Dalam pernyataan terpisah, Ketua Umum KPORI Margoyuono dalam Wawancara kepada Awak Media Akan menyuratkan ke Presiden Dan Kejaksaan Agung bahwa proses hukum Di pengadilan Negeri Tuban harus transparan dalam menindak Anggota Saya dalam tugss yang sedang membantu pemerintah dalam tambang ilegal, Dan Saya Siap jadi saksi Resmi yang di undang oleh pengadilan Negari Urban Di persidangan selannjutnya diTuban.
### **Kesimpulan**
Kasus ini tidak hanya menarik perhatian karena dugaan tindak pidananya, tetapi juga karena potensi pelanggaran hak-hak terdakwa dalam proses peradilan. Langkah korektif dari pengadilan dan JPU diperlukan untuk memastikan proses hukum berjalan sesuai dengan asas-asas keadilan yang diatur dalam hukum positif Indonesia.
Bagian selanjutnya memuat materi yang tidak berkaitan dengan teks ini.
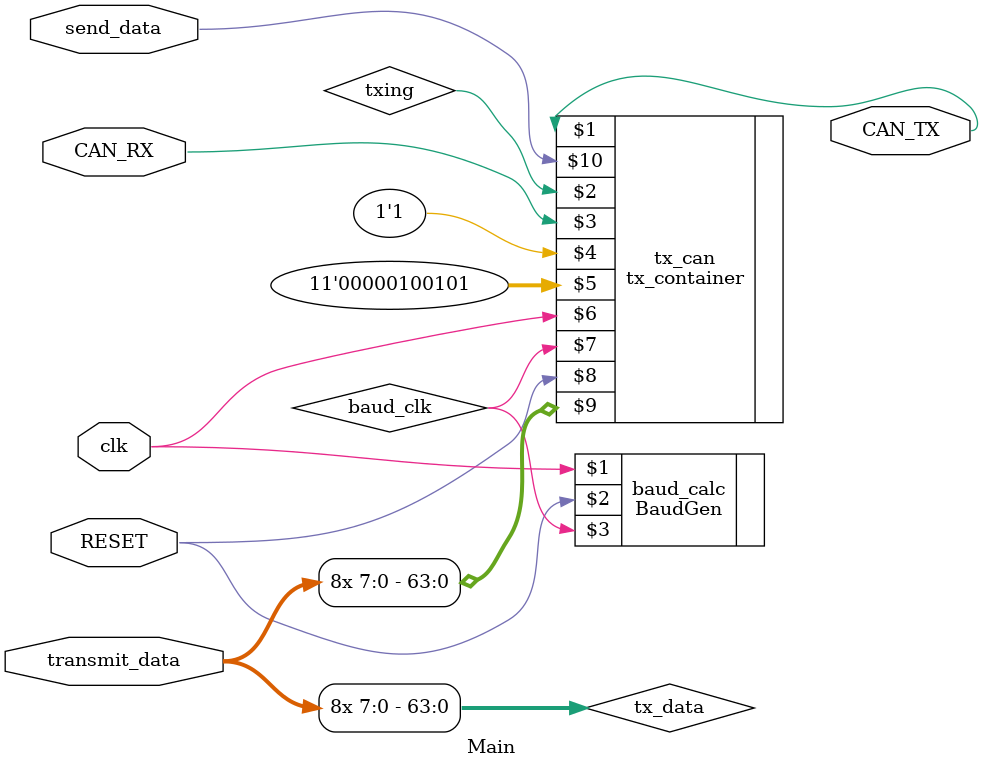
<source format=v>
`timescale 1ns / 1ps
module Main(
	output CAN_TX,
	input CAN_RX,
	input RESET,
	input clk,
	input send_data,
	input[7:0] transmit_data
	);
	
	wire[63:0] tx_data;
	wire txing;
	
	assign tx_data = {8{transmit_data}};
	
	//Device address, arbitrarily chosen
	parameter address = 11'h25, rxing = 1'b1;
	
	//Clock Generator (100MHz in, 400MHz out)
	//Clock_gen clock_block(CLOCK_SIGNAL_IN,clk);
	
	//Baud Clk Generator(currently set for baud of 500kHz)
	BaudGen baud_calc(clk,RESET,baud_clk);

	
	//Tx Block
	//can_tx tx_block(CAN_TX,CAN_RX,address,clk,baud_clk,RESET,tx_data,send_data);
	tx_container tx_can(CAN_TX,txing,CAN_RX,rxing,address,clk,baud_clk,RESET,tx_data,send_data);
	//rx_container rx_can(rx_data,rxing,txing,CAN_RX,clk,baud_clk,RESET);
	
	//Rx goes here

	
endmodule

</source>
Sidang selanjutnya dijadwalkan berlangsung pekan depan dengan agenda pemeriksaan saksi-saksi. Publik menantikan perkembangan lebih lanjut terkait kasus ini, termasuk apakah pengadilan akan mengambil langkah untuk menghadirkan kuasa hukum bagi para terdakwa.